[Passage for review]
● ● ●
Expectedly, as an EEA assessment, PA scores were sensitive to students’ language 
skills. We found that a former EEE designation, speaking Spanish at home, and an immigrant 
designation all had a significant effect on students’ EEA PA scores, but no effect on SAT-9 
scores. Unexpectedly, student ethnicity and family (SES) indicators (lunch program and 
Title 1 status) were found to be insignificant predictors of students’ EEA PA scores, but both 
of these indicators were significant predictors of SAT-9 Reading scores. Title 1 status was a 
significant predictor of SAT-9 Math scores. These findings provide some evidence that the 
EEA PA test was an accurate measure of student ability and fairly indifferent to these typical, 
significant, demographic variables.
● ● ●
[Tasks to perform]
[A] According to the passage on test score findings, which three factors had a significant effect on students' EEA PA scores?
[B] Decide whether each statement agrees with the passage on test score findings. Answer yes or no, and quote the words that decide it.
(i) A former EEE designation, speaking Spanish at home, and an immigrant designation did not affect SAT-9 scores.
(ii) Student ethnicity was a significant predictor of EEA PA scores.
(iii) Title 1 status was a significant predictor of SAT-9 Math scores.
● ● ●
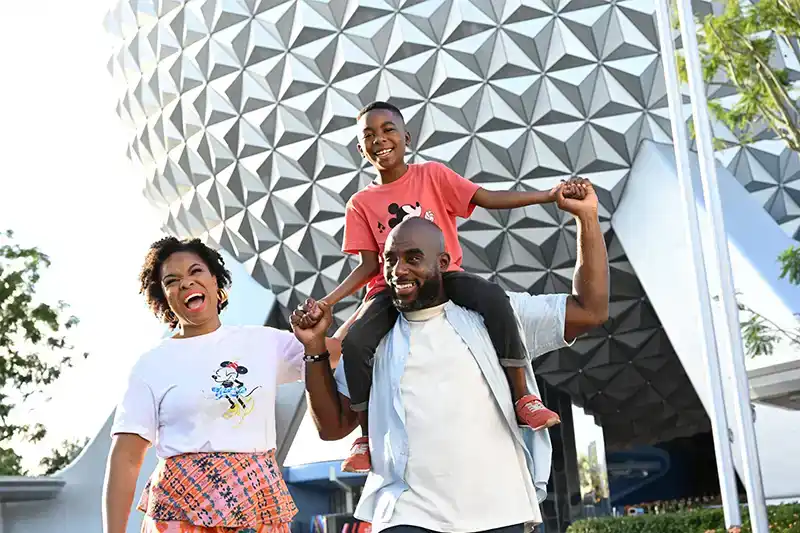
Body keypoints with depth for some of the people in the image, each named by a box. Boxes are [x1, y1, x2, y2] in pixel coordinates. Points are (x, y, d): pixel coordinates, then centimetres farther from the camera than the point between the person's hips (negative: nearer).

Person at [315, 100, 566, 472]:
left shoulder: (432, 175, 5)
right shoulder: (361, 204, 8)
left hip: (444, 275, -1)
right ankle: (366, 436, -6)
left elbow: (489, 199, -3)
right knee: (354, 343, -27)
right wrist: (326, 302, -9)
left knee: (494, 299, -33)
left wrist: (550, 195, -14)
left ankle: (522, 398, -19)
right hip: (391, 288, 1)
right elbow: (369, 266, 4)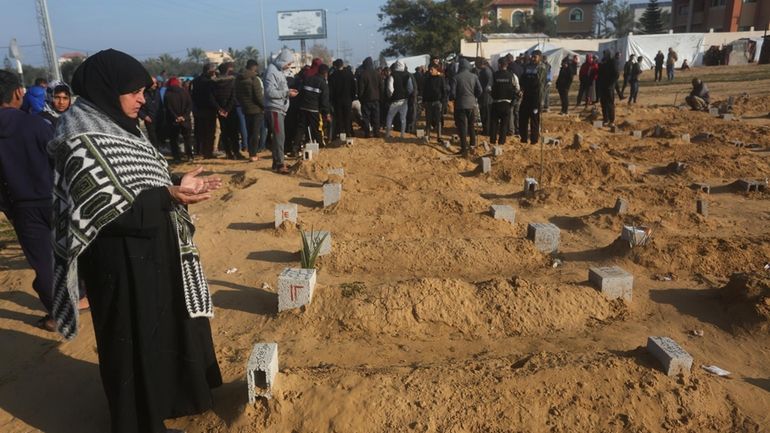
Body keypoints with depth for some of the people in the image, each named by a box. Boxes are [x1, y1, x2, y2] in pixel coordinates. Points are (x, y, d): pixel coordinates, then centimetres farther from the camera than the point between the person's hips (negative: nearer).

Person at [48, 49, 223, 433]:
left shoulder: (119, 126, 8)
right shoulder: (84, 138, -20)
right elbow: (103, 209, -24)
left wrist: (177, 186, -2)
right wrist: (170, 194, -25)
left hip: (151, 250, 9)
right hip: (121, 260, -9)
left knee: (164, 322, 23)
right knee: (135, 338, 7)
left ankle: (167, 392, 45)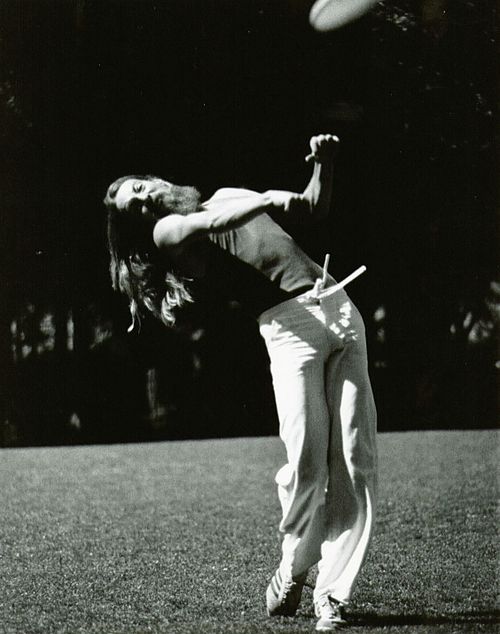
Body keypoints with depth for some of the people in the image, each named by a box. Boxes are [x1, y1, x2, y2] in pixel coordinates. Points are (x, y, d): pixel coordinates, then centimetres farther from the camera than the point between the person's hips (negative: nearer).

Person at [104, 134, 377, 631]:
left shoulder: (231, 195, 26)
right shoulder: (166, 230, 7)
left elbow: (313, 210, 32)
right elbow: (211, 225, -16)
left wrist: (324, 165, 17)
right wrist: (268, 199, -22)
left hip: (338, 308, 5)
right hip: (287, 326, -5)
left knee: (355, 460, -6)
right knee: (307, 460, -17)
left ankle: (332, 592, -4)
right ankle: (292, 571, 6)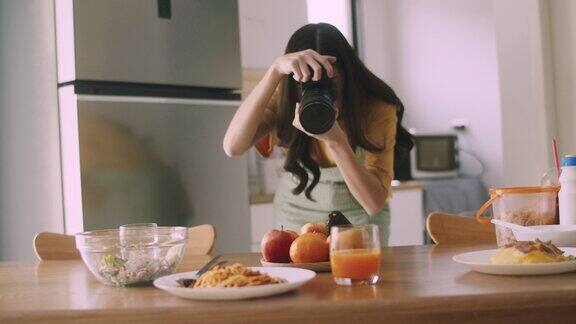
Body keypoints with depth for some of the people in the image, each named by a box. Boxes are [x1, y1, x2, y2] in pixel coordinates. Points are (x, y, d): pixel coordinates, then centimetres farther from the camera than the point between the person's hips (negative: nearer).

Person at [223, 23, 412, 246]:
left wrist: (336, 141, -42)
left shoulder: (377, 109, -24)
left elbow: (375, 203, -28)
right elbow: (233, 147, -36)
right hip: (296, 215, 1)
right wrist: (275, 70, -42)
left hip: (359, 219, -1)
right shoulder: (285, 97, -19)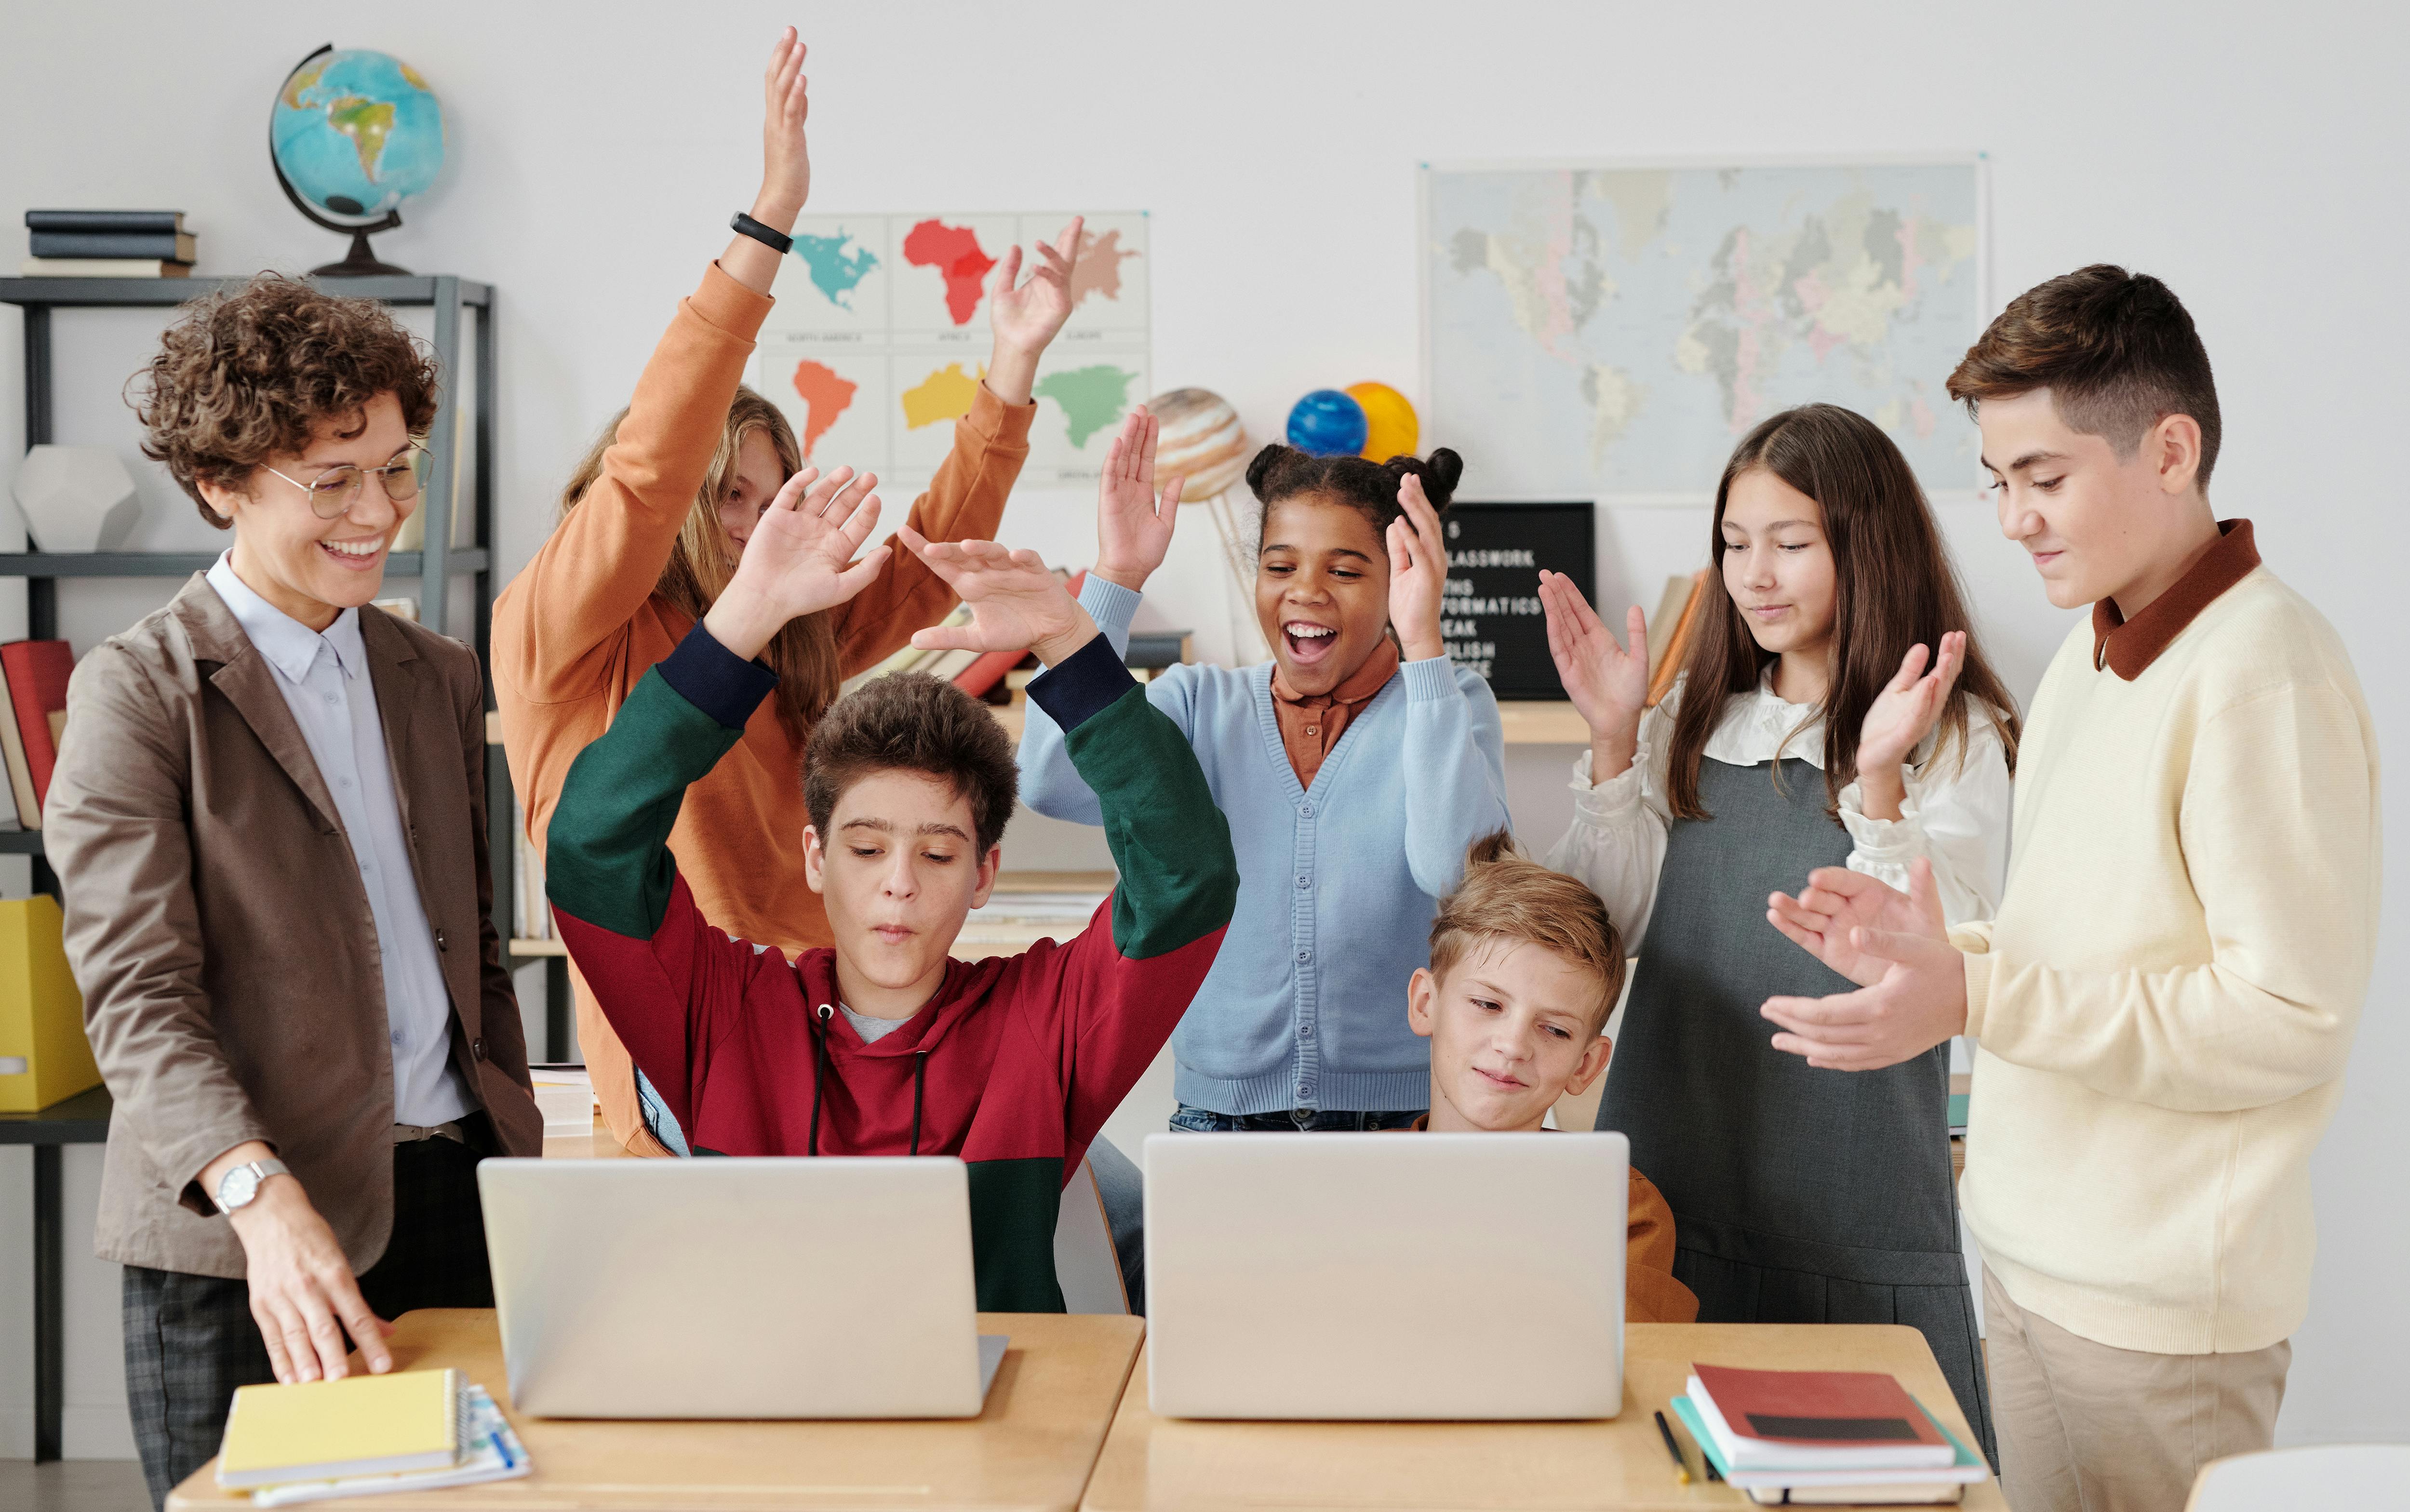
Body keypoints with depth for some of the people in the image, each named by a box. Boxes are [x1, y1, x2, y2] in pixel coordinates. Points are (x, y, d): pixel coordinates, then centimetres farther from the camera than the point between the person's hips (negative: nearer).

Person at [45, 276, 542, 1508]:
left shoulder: (439, 680, 15)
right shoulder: (138, 693, -5)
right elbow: (136, 991, -13)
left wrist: (521, 1164, 12)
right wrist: (264, 1198, -27)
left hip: (455, 1200, 5)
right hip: (237, 1237, -5)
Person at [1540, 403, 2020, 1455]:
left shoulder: (1953, 737, -4)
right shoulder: (1690, 724, 10)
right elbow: (1611, 924, 3)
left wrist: (1879, 779, -24)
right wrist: (1614, 741, -5)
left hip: (1853, 1204, -4)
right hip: (1672, 1177, 4)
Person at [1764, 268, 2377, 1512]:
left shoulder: (2264, 673, -16)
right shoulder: (2091, 657, 14)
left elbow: (2292, 1016, -21)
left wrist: (1975, 999, -22)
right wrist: (1941, 950, 1)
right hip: (2033, 1264, 8)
● ● ●
[Set of answers]
[A] A former EEE designation, speaking Spanish at home, and an immigrant designation.

[B]
(i) Yes: "but no effect on SAT-9 scores"
(ii) No: "student ethnicity and family (SES) indicators (lunch program and Title 1 status) were found to be insignificant predictors of students’ EEA PA scores"
(iii) Yes: "Title 1 status was a significant predictor of SAT-9 Math scores."